* _Text provided_
####

The mobile device 122 may provide navigation-related features such as a route calculation application. End users may access a route from an origin to a destination. The route calculation application determines the route for the end user to travel along the road segments to reach the desired destination. In order to calculate a route, the route calculation application is provided with data identifying a starting location (origin) and a desired destination location. In one embodiment, the starting location may be the end user's current position and the destination may be entered by the end user. Given at least the identification of the starting location (origin) and the desired destination location, the route calculation application determines one or more solution routes between the starting location and the destination location. A solution route is formed of a series of connected road segments over which the end user can travel from the starting location to the destination location. When the route calculation application calculates a route, the application accesses the geographic database 123 and obtains data that represent road segments around and between the starting location and the destination location. The road calculation application uses the data to determine at least one valid solution route from the starting location to the destination location. The at least one valid solution route may be displayed to the user in the rendering of the geographic region such that addresses or points of interest along the route may be selected to display street side imagery.

In one embodiment, the route calculation application may attempt to find a solution route that takes the least time to travel. The segment cost or travel time for the particular represented road segment considers the type of road, such as freeway or residential street, speed limit and distance of the segment. In one embodiment, the route calculation application may consider traffic conditions to more accurately reflect actual travel time over the connected road segments. When the route calculation application determines one or more solution routes comprising the series of connected road segments, the travel times for each of the included connected road segments is summed to provide an estimated route travel time. Based on the route travel time, the route calculation application selects the quickest route. Once the route calculation application has selected the route, the route calculation application provides an output in the form of an ordered list identifying a plurality of road segments that form the continuous navigable route between the origin and the destination. In addition, the route calculation program provides an output of an estimated route travel time.

The controller 200 and/or processor 300 may include a general processor, digital signal processor, an application specific integrated circuit (ASIC), field programmable gate array (FPGA), analog circuit, digital circuit, combinations thereof, or other now known or later developed processor. The controller 200 and/or processor 300 may be a single device or combinations of devices, such as associated with a network, distributed processing, or cloud computing.

The memory 204 and/or memory 301 may be a volatile memory or a non-volatile memory. The memory 204 and/or memory 301 may include one or more of a read only memory (ROM), random access memory (RAM), a flash memory, an electronic erasable program read only memory (EEPROM), or other type of memory. The memory 204 and/or memory 301 may be removable from the mobile device 100, such as a secure digital (SD) memory card.

####

* _Extracted material_

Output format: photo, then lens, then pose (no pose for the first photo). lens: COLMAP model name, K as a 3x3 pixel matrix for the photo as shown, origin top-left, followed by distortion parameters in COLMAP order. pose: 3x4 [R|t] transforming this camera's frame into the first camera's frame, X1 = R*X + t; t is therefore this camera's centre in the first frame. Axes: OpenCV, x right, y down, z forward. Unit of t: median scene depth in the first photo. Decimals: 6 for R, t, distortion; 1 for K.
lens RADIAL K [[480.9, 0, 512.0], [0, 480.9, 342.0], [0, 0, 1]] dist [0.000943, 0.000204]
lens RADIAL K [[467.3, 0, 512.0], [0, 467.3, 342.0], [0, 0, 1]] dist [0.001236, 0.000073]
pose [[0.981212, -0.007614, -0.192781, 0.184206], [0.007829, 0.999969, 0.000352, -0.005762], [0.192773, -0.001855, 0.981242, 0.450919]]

####

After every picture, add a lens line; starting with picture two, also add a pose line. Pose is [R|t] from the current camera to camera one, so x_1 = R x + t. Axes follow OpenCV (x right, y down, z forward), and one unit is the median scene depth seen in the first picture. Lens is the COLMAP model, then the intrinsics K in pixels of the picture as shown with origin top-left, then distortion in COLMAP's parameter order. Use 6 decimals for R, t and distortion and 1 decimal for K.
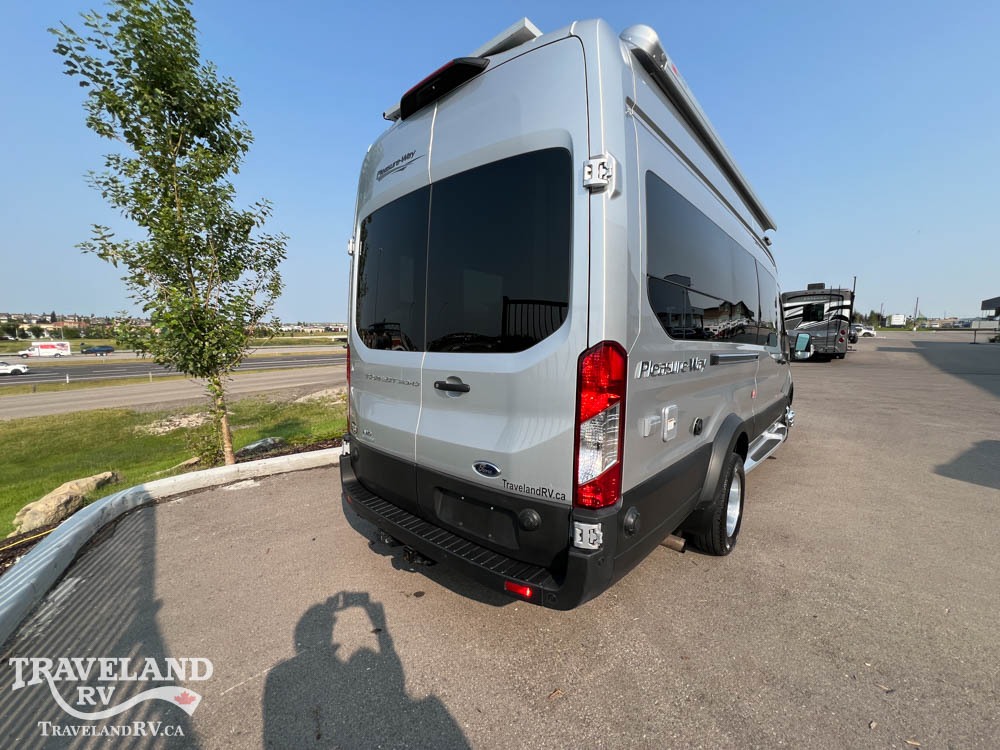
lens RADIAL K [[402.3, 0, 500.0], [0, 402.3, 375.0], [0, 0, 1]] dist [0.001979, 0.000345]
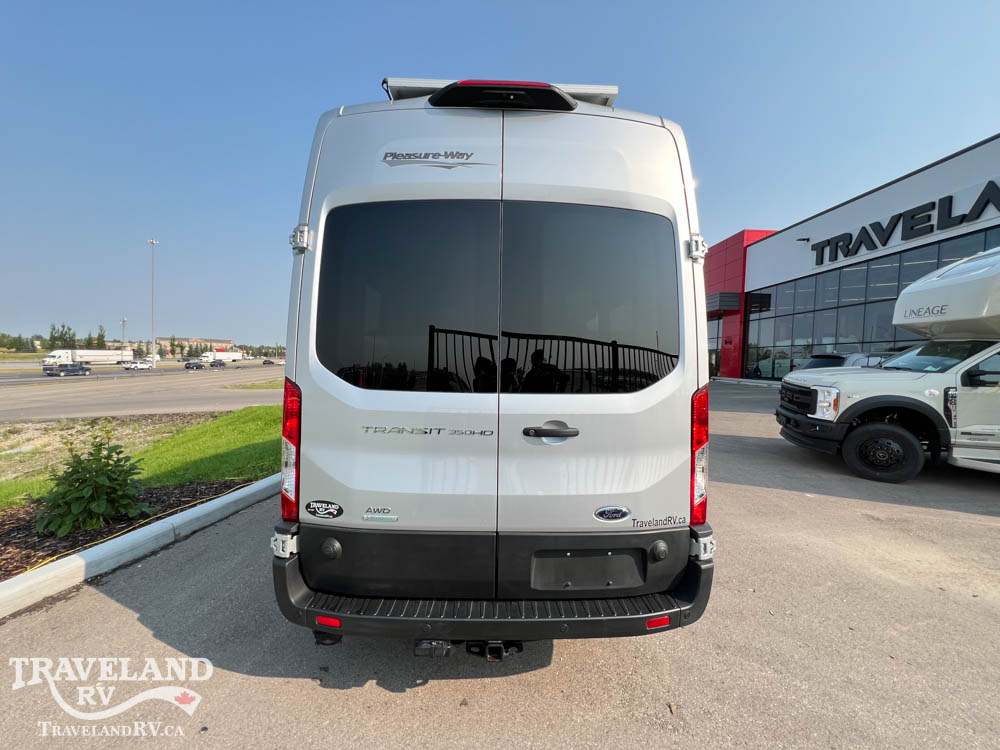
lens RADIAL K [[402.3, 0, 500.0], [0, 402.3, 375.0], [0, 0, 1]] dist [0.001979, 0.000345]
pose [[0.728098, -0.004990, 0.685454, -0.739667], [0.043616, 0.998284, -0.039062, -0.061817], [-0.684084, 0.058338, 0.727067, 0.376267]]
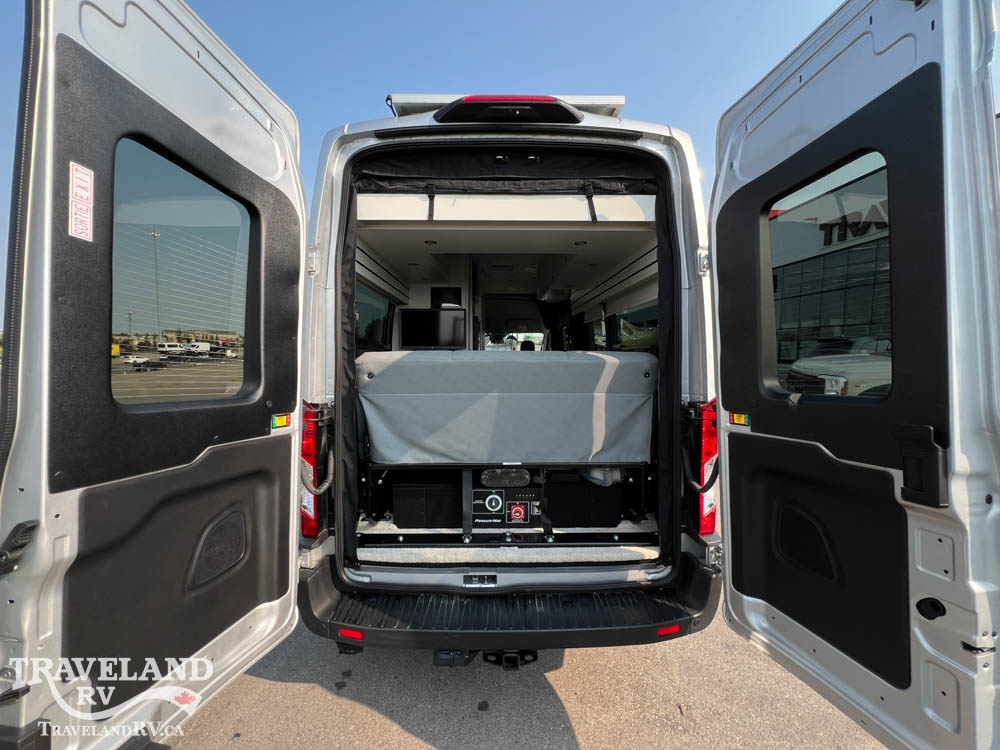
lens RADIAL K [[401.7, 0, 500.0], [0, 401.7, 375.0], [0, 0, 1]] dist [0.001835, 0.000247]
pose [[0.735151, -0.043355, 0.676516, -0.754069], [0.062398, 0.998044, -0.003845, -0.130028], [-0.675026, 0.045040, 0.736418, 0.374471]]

####

* _Goal of the exercise_
Please answer these questions from the route calculation text, numbering each answer to match:
1. What is a solution route formed of?
2. Besides distance, what does the segment cost or travel time for a represented road segment consider?
3. What is given as an example of memory that may be removable from the mobile device?

* _Reply_
1. A series of connected road segments over which the end user can travel from the starting location to the destination location.
2. The type of road, such as freeway or residential street, and the speed limit.
3. A secure digital (SD) memory card.